Tuesday, June 13, 2006

Fifty 200GB Fujitsu Drives in a Standard Tower

High density RAID takes on a whole new definition

Unknown to few outside of the high-density storage industry, 2.5" drives began to overtake several enterprise markets almost overnight with the advent of perpendicular recording. The high densities, low costs and low power requirements for 2.5" drives make the drives perfect for corporate environments where reliability and density are the focus.

At Computex Taipei, DailyTech got a nice shot of a standard PC tower with fifty Fujitsu 200GB 2.5" drives in a RAID configuration. The total storage of the array is 10TB, but 2TB are lost to parity for the array. The MHV2200BT hard drives featured in the array, announced by Fujitsu in March of this year, use SATA 1.5Gbps and a mere 4200RPM rotation speed. Each drive has a peak power usage of 1.6W during a read/write operation, giving the whole array a peak power usage of just 80W.

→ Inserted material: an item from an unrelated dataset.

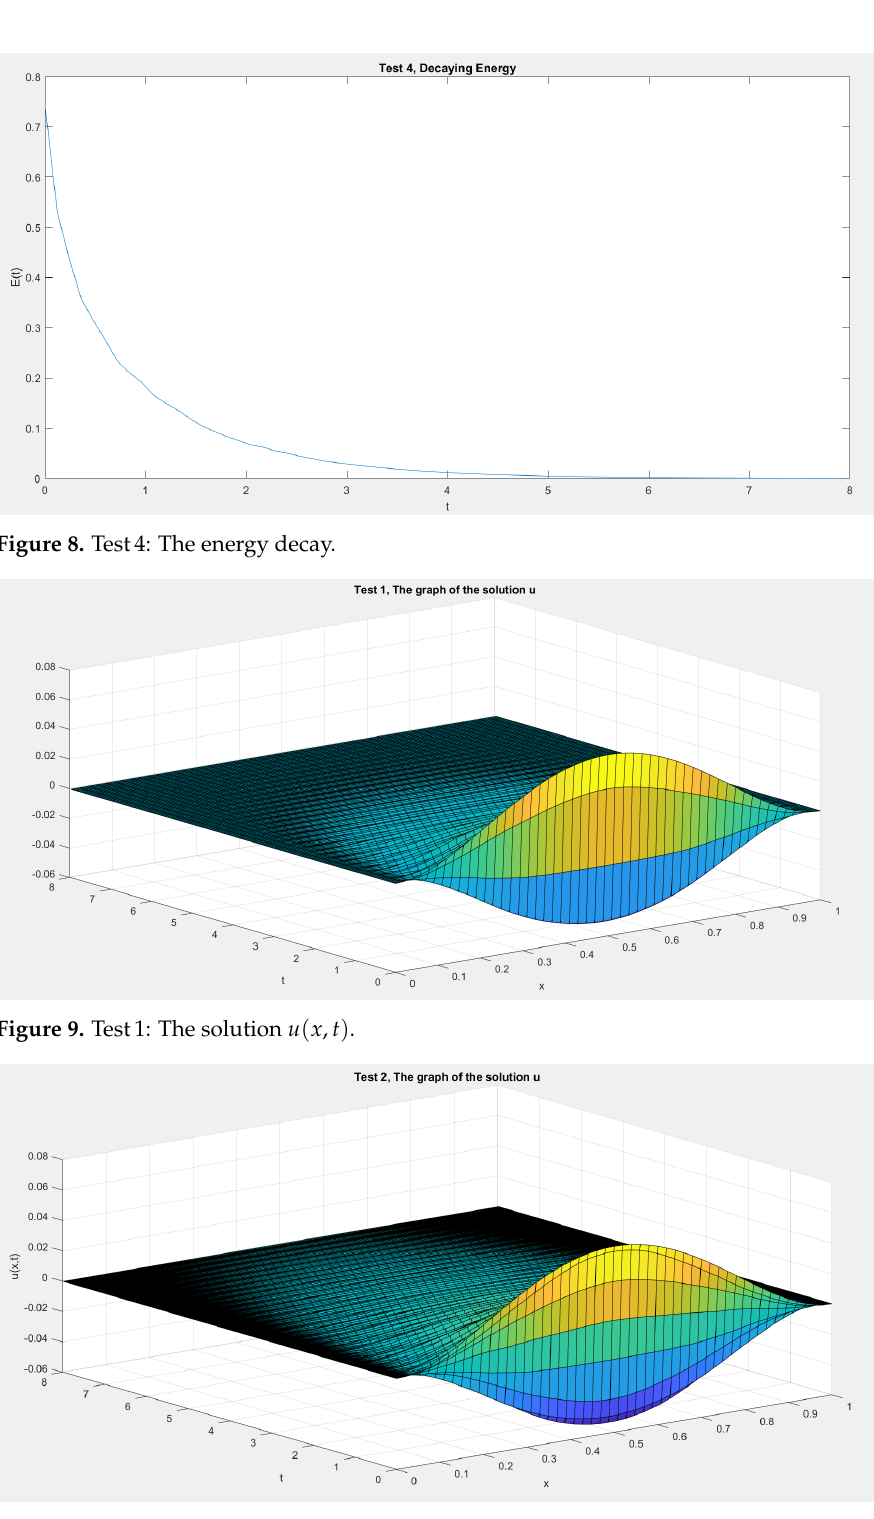
Figure 10. Test2: The solution u ( x , t )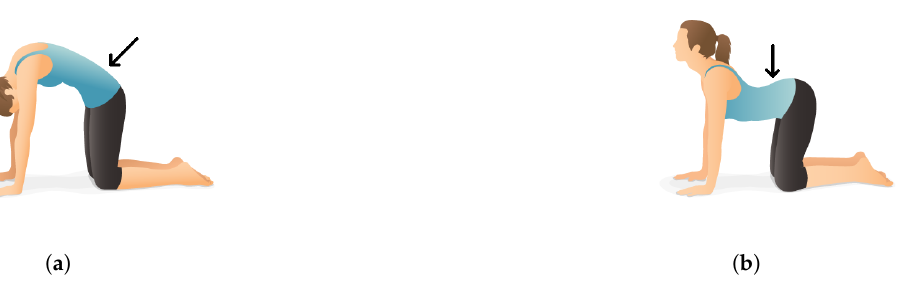
Figure 12. Illustration of the first exercise: periodic concavity of the spine (Images provided by Pocket Yoga (www.pocketyoga.com)). The arrows indicate the position of the sensor node. ( a ) Start position. ( b ) End position.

Furthermore, each drive can be hot swapped in the event of a failure, and Fujitsu representatives had no problem removing drives during the live demonstration. Fujitsu employees had no estimate on price of such a setup, but the MHV2200BT hard drives are expected to ship this summer.Earlier this year, Fujitsu employees gave DailyTech the scoop on the migration of the enterprise market from 3.5" drives to 2.5", and the company is already forcasting 1.8" drives to start packing a punch in the high density market. Fujitsu already holds the world commercial storage record of 1.3PB.